## Your goal
Please write out the entire listing below exactly, excluding its pictures.
(Input data begins)
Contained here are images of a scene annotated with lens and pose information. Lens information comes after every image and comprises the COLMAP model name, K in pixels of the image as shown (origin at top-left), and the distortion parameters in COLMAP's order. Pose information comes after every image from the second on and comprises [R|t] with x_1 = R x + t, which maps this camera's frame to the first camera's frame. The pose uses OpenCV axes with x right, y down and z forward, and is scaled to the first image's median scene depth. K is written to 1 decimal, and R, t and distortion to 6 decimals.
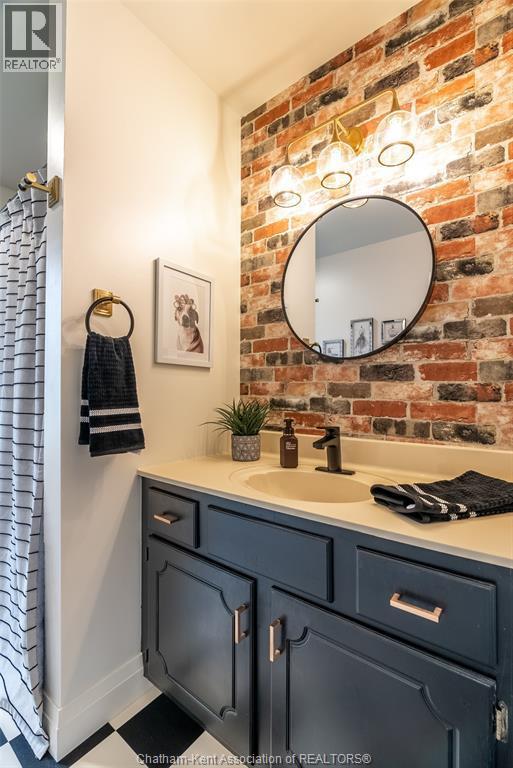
lens RADIAL K [[344.0, 0, 239.5], [0, 344.0, 394.3], [0, 0, 1]] dist [-0.004942, -0.000491]
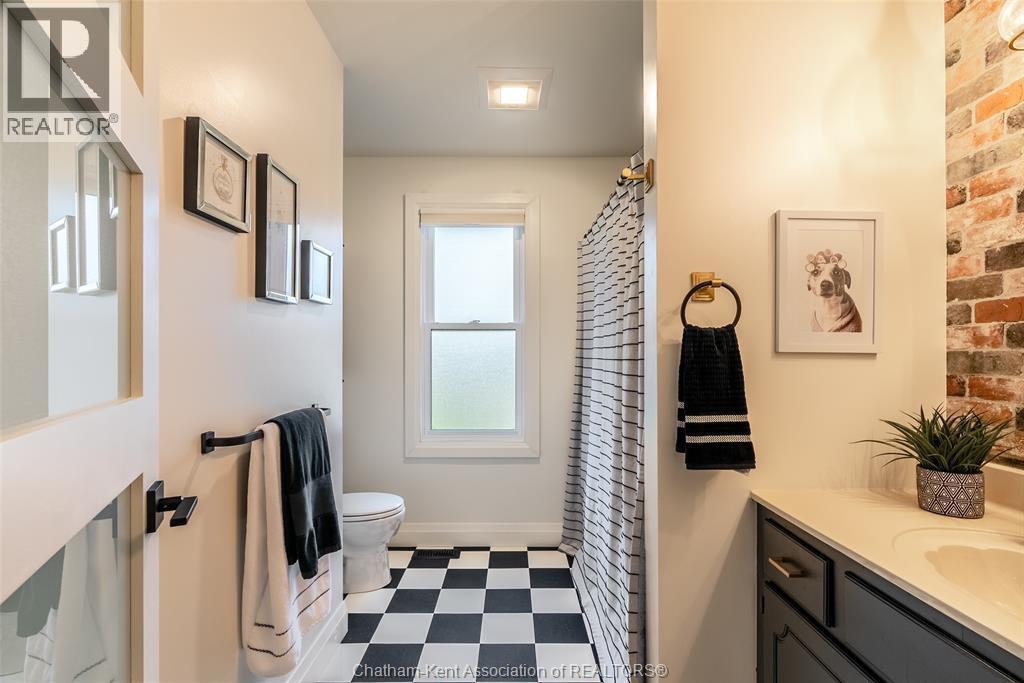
lens RADIAL K [[458.7, 0, 516.9], [0, 458.7, 345.0], [0, 0, 1]] dist [-0.004942, -0.000491]
pose [[0.638174, -0.014436, -0.769757, 0.154648], [0.015737, 0.999860, -0.005704, -0.105608], [0.769731, -0.008473, 0.638312, -0.067573]]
(Input data ends)
## Solution below
Contained here are images of a scene annotated with lens and pose information. Lens information comes after every image and comprises the COLMAP model name, K in pixels of the image as shown (origin at top-left), and the distortion parameters in COLMAP's order. Pose information comes after every image from the second on and comprises [R|t] with x_1 = R x + t, which maps this camera's frame to the first camera's frame. The pose uses OpenCV axes with x right, y down and z forward, and is scaled to the first image's median scene depth. K is written to 1 decimal, and R, t and distortion to 6 decimals.
lens RADIAL K [[344.0, 0, 239.5], [0, 344.0, 394.3], [0, 0, 1]] dist [-0.004942, -0.000491]
lens RADIAL K [[458.7, 0, 516.9], [0, 458.7, 345.0], [0, 0, 1]] dist [-0.004942, -0.000491]
pose [[0.638174, -0.014436, -0.769757, 0.154648], [0.015737, 0.999860, -0.005704, -0.105608], [0.769731, -0.008473, 0.638312, -0.067573]]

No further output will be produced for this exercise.